Fintan O’Toole: Trump’s Syria intervention is for the wrong reasons
US strikes are a result of the president’s belief that the world must be shaped by his moods
Donald Trump’s sudden decision to launch 59 Tomahawk missiles at a Syrian airbase is a classic case of doing the right thing for the wrong reasons. In itself it seems a measured retaliation against a barbaric regime that has again resorted to the use of weapons banned by international law.
But “measured” is not a word that sits easily with Trump’s presidential style. The worry, frankly, is that a president who has always been trigger-happy with rhetoric and verbal abuse may now become trigger-happy in a more literal sense.
Firstly, we have to acknowledge that a serious response to the apparent use of nerve gas against civilians by Bashar al-Assad’s regime was a moral and political necessity. Chemical weapons were widely used a century ago, in the first World War, and there was a general sense that this marked a new stage in humanity’s descent into depravity.
Wilfred Owen’s image of a victim in his famous anti-war poem Dulce et Decorum Est haunted the postwar generation: “In all my dreams, before my helpless sight, / He plunges at me, guttering, choking, drowning.”

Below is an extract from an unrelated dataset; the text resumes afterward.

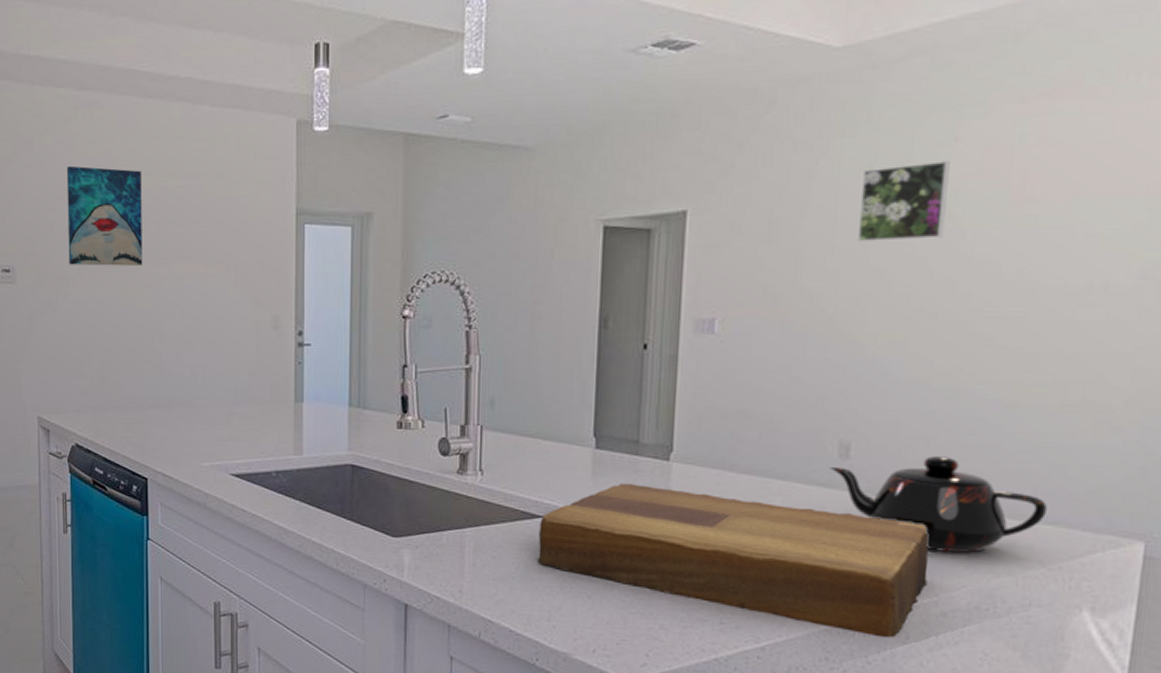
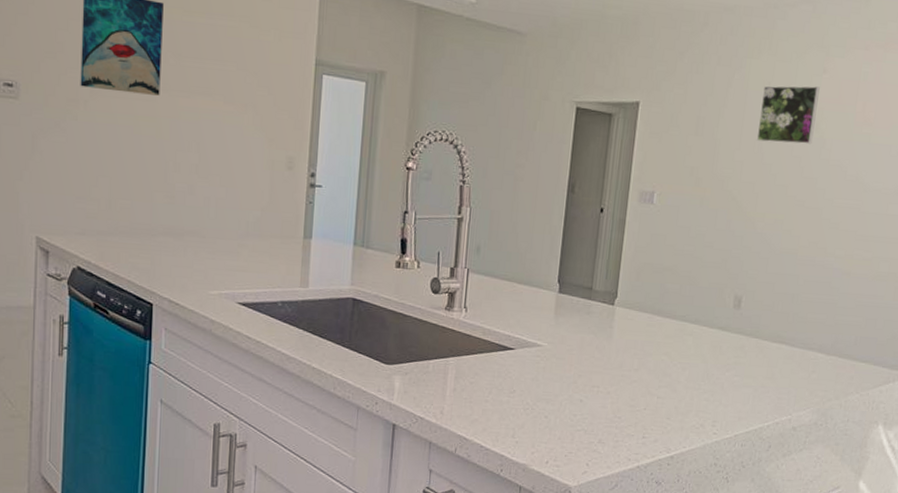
cutting board: present [537,483,929,638] -> none [506,322,788,447]
teapot: present [828,456,1047,553] -> none [726,309,863,383]

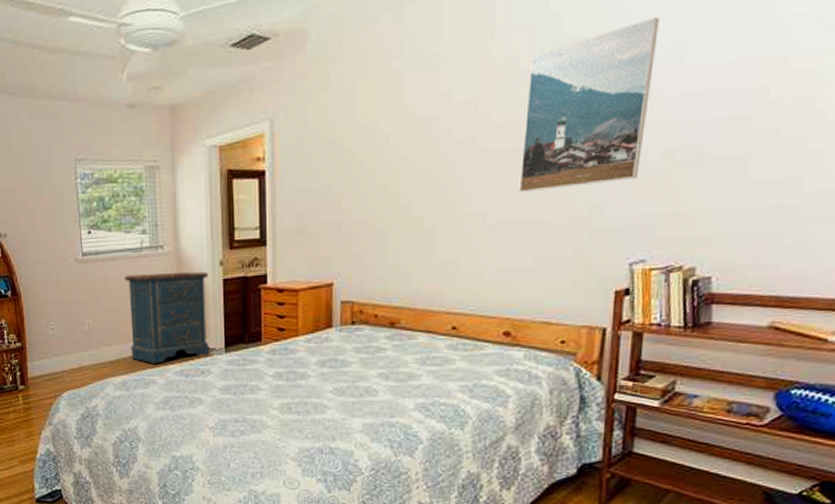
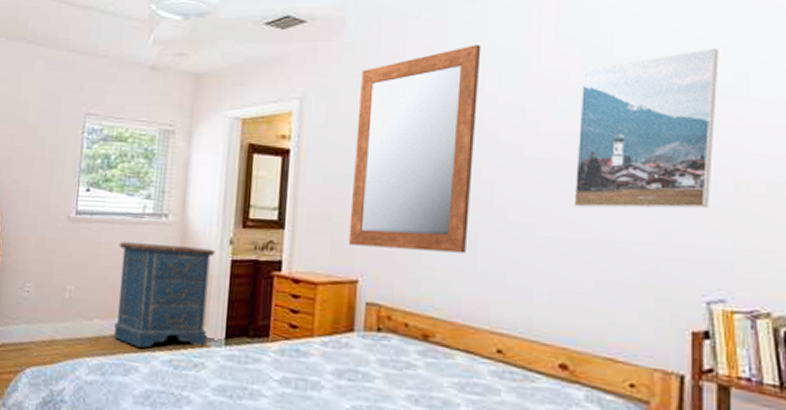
mirror: none [323,42,437,253] -> present [348,45,481,253]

One of the very few good things that can be said about the horrible 20th century and its orgies of mass murder is that some kind of line was drawn. Even the Nazis did not use chemical weapons on the battlefield.
Perhaps this horror is irrational. Is it more barbaric to incinerate a child with a conventional bomb than to poison her with gas? But we have to hold on to whatever moral boundaries we have managed to salvage from modern history, and this is one of them. The sight of people “guttering, choking, drowning” from the effects of poison gases still haunts us in a peculiar way.

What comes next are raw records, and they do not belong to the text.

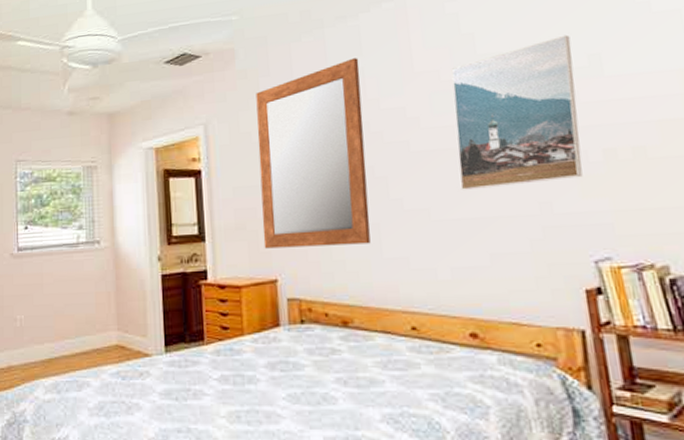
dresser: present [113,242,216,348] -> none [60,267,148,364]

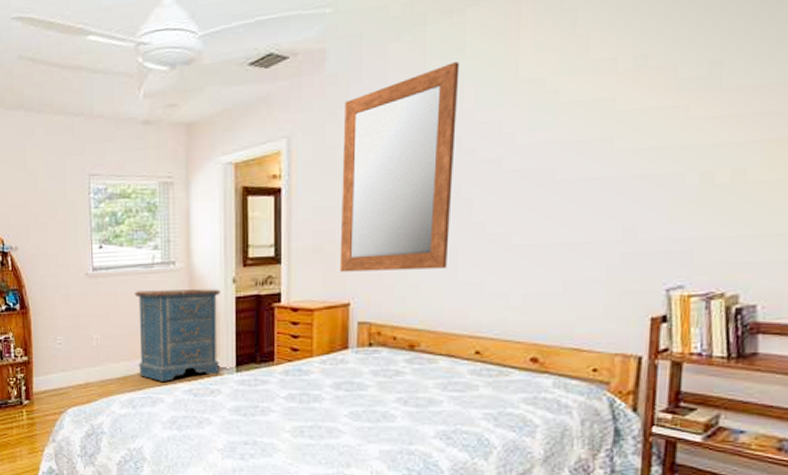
dresser: none [60,267,148,364] -> present [135,289,221,381]
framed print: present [451,35,583,190] -> none [546,37,695,214]

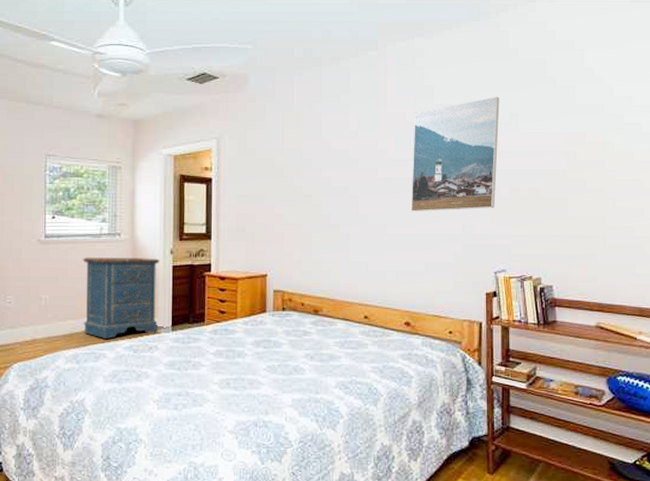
mirror: present [339,62,460,272] -> none [259,95,346,249]
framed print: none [546,37,695,214] -> present [411,96,500,212]

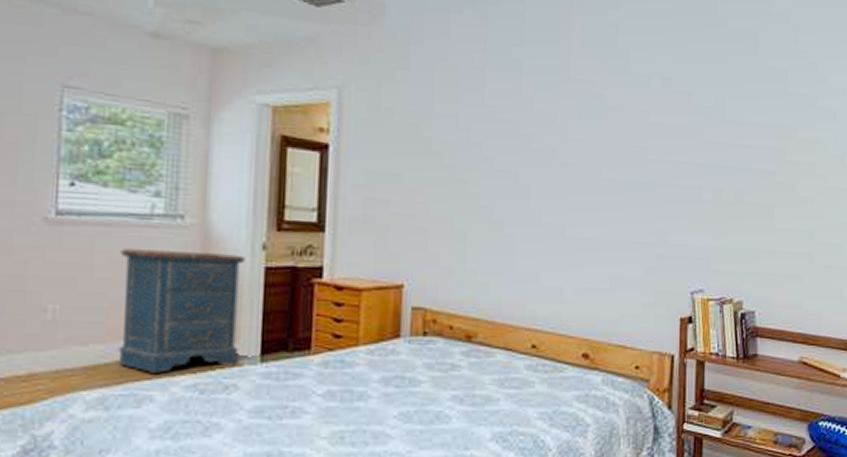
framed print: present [411,96,500,212] -> none [595,71,705,213]

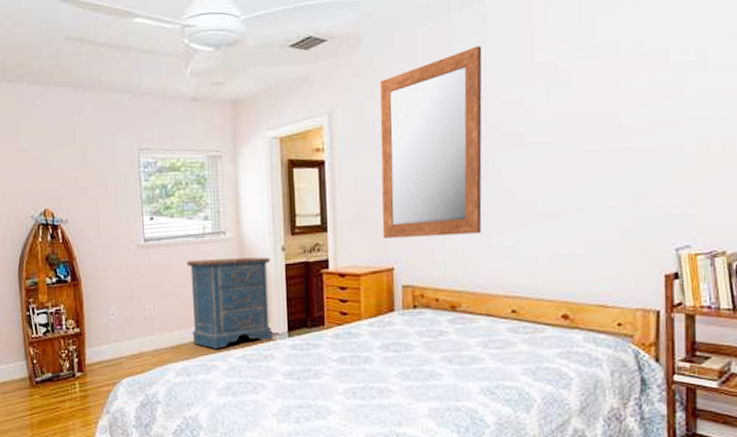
mirror: none [393,47,519,255] -> present [380,46,482,239]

The Assad regime’s mass use of nerve gases against civilians in the early stages of the Syrian civil war provoked an outcry that in turn led to the supposed destruction of its stocks of chemical weapons. If it could get away with such a flagrant demonstration that it had made fools of the international community the taboo would be broken, perhaps for good.
In principle, of course, the response should have come from the United Nations, but we know that a UN in which Assad’s ally Vladimir Putin has the power of veto would not even condemn the attacks near Idlib on Tuesday, let alone punish them.
Trump did the right thing, then, but there are four main reasons to be concerned about his reasons. First, there is the chaotic policymaking. In 2013, when Assad first used chemical weapons, Trump tweeted: “President Obama, do not attack Syria. There is no upside and tremendous downside. Save your ‘powder’ for another (and more important) day!”
In the presidential-election campaign Trump attacked Hillary Clinton’s aggressive stance on Assad: “Now she wants to start a shooting war in Syria in conflict with nuclear-armed Russia. Frankly, it could lead to World War III and she has no sense.”
Just last week Trump was signalling that the US had no interest in removing Assad from power and that its sole concern in Syria was the defeat of so-called Islamic State. So there is no evidence that the Tomahawk attacks in the early hours of Friday morning are part of any thought-through strategy or moral position.
Secondly, what there is evidence for is that the attacks are merely the most dramatic examples of Trump’s habit of governing by impulsive responses to what he sees on television. His highly emotional speech announcing the attacks, in which he spoke of Assad killing “even beautiful babies”, was typical of the way he reacts to everything else he sees on TV: with hyperbole or horror.
On Wednesday he told White House reporters of his visceral response to the images he was seeing from Syria: “I will tell you that attack on children yesterday had a big impact on me – big impact. That was a horrible, horrible thing. And I’ve been watching it and seeing it, and it doesn’t get any worse than that.”
We should, of course, respond viscerally to such horrors, but people in power should not be driven by instant gut reactions to media images. The retaliatory strikes look like an escalation of Trump’s narcissistic belief that the world should be shaped according to his personal moods.
Thirdly, the rational calculation behind these strikes, to the degree that there is one, is unlikely to have much to do with moral boundaries or long-term geopolitical consequences. Trump doesn’t have moral boundaries, and the strikes contradict what he had set out as his long-term Syrian strategy.
The political calculation is much closer to home and much more cynical. Trump’s biggest problem – the one that already threatens to derail his presidency – is the close connection between his campaign and Russian officials. The investigations by the intelligence committees of both houses of the United States Congress are beginning. What better way to distract from them than to attack Putin’s ally Assad?
Lastly, the fear must be that, having got a taste of military action, Trump will become addicted. For an adrenaline junkie, whose political style demands constant conflict and whose short attention span demands quick “fixes”, the immediate high of destroying an airbase must be euphoric. As pesky domestic realities bog him down, the lure of that high will be increasingly irresistible.